The best answer will depend on the specific GPU you are targeting, but for mobile GPUs the best answer is somewhere between these two extremes. Let’s explore why …
Most mobile GPUs are tile-based and do an early primitive binning pass to determine which primitives contribute to which tiles. Binning only needs primitive position, so it is a common optimization for an implementation to split the vertex shader into two pieces. The first only computes the clip-space position, the second computes everything else. Importantly, the second part of the vertex shader only needs to run for visible vertices that survive culling.
If an application uses fully interleaved attributes, the position input data and the non-position data will share the same cache line. Fetching position during the first shading phase will also fetch everything else from DRAM, even if ultimately the non-position data is never used because the primitive is culled. This is bad for energy efficiency and performance.
To get any bandwidth saving from this shader splitting it is therefore necessary to separate out the position related attributes into one stream, and the non-position attributes into another. Given that accessing main memory is one of the most expensive things that a mobile device can do, this is a really important optimization for applications to make.
The other advantage of this scheme is that many uses of models only need position - for example, generating depth shadow maps - so this splitting gives you optimal mesh bandwidth for these secondary uses of the mesh too.
If fully interleaved is bad, the obvious next alternative to consider is a fully deinterleaved stream. This is probably better in practice than a fully interleaved stream, especially when considering the binning pass, but it hides another problem caused by cross-vertex cache line sharing.

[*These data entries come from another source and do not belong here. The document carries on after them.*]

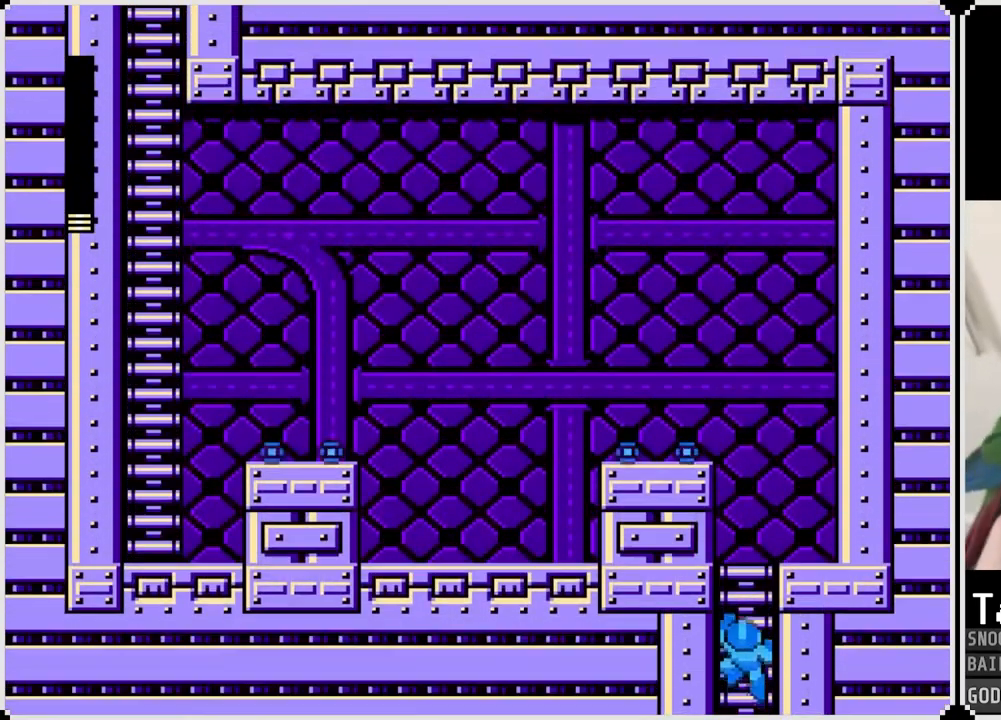
{"buttons": ["CROSS", "DPAD_UP", "DPAD_LEFT"], "left_stick": "center", "right_stick": "center", "events": [[401, "CROSS", "down"], [484, "DPAD_LEFT", "down"]]}
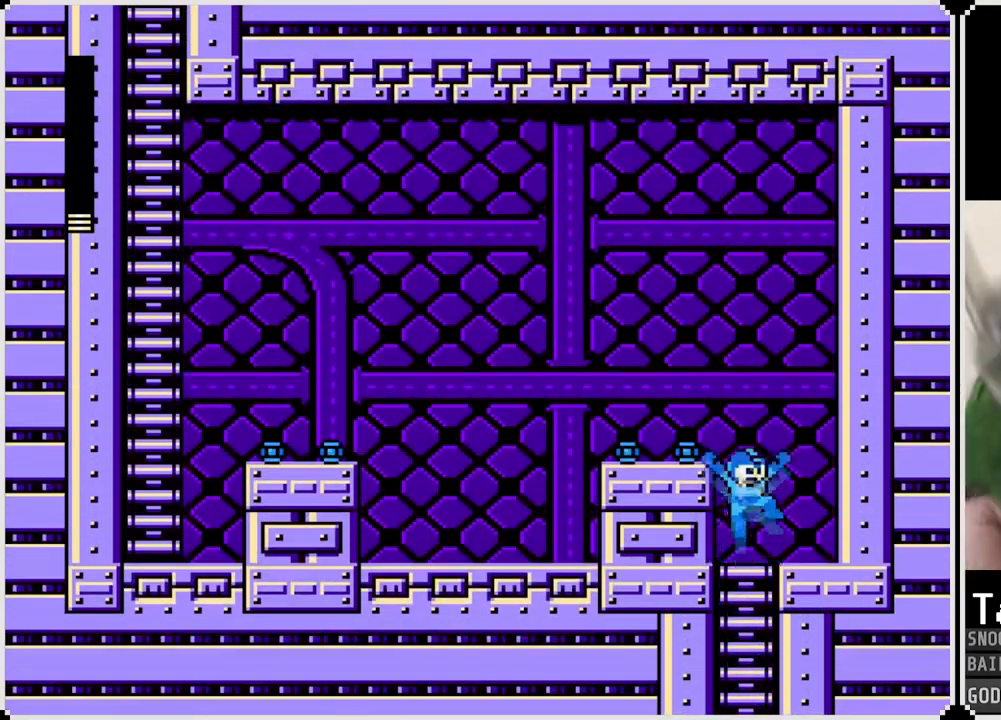
{"buttons": ["DPAD_LEFT"], "left_stick": "center", "right_stick": "center", "events": [[16, "DPAD_UP", "up"], [133, "CROSS", "up"], [283, "DPAD_LEFT", "up"], [317, "DPAD_LEFT", "down"]]}
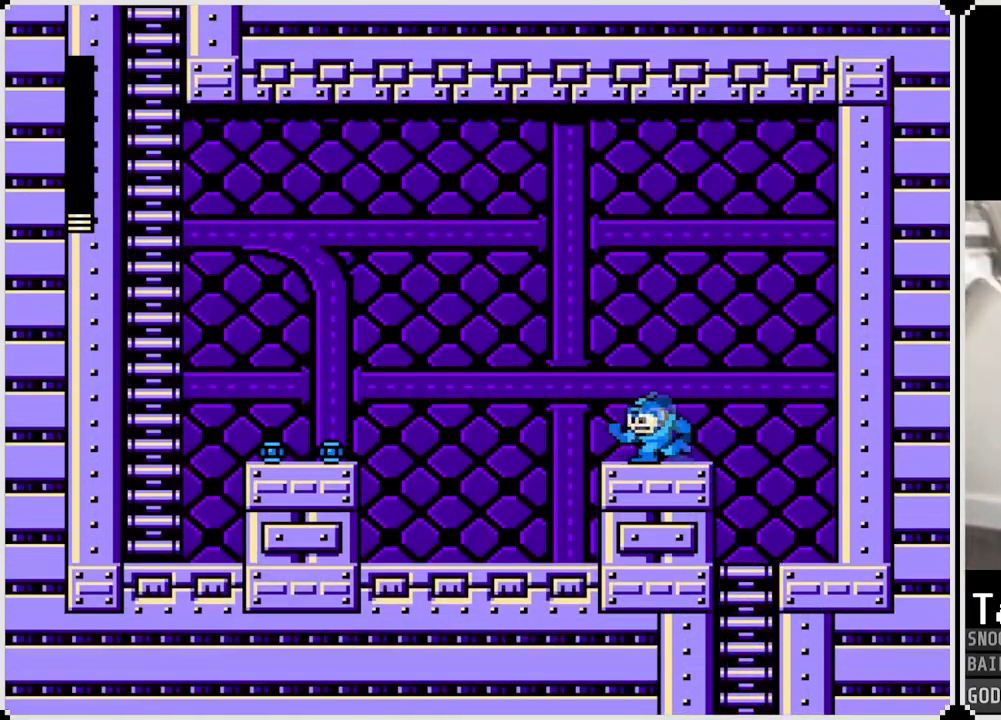
{"buttons": ["DPAD_LEFT"], "left_stick": "center", "right_stick": "center", "events": []}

Typically we expect around half of all vertices to be contributing to culled primitives (the model back face), so each vertex stream will contain a mixture of visible and culled vertices. The culled regions will be scattered throughout the input stream whenever we cross the visibility penumbra of the model, e.g. the point at which primitives flip from front-facing to back-facing or start being out-of-frustum.
Single attributes are smaller than a cache line, so whenever we have a portion of the stream where we mix visible/culled vertices we will fetch a cache line that contains data for some non-visible vertices. If we assume a statistically random distribution, each silhouette crossing will cost us half a cache line per non-position data stream in wasted memory fetch.
For interleaved streams we only have a single stream, so we waste half a cache line per crossing.
For fully deinterleaved streams we have one stream per attribute, so we waste half a cache line per non-position attribute per crossing. This style of streams wastes considerably more bandwidth along the visibility silhouette than an interleaved stream.
The most bandwidth-optimal approach for vertex streams on tile-based GPUs is to pack two interleaved streams. The first stream should contain all inputs that contribute to position calculation, interleaved together. The second stream should contain all of the other attributes, interleaved together.
The second stream will only be fetched for visible vertices which is only half the time in the best case (facing test), and often far less than this (large batches that end up only partially on-screen). This is a considerable memory bandwidth saving over fully interleaved, and more efficient than fully deinterleaved.
EDIT I should mention it’s best to pack both streams in to the same buffer; this reduces the number of buffer descriptors the hardware has to worry about.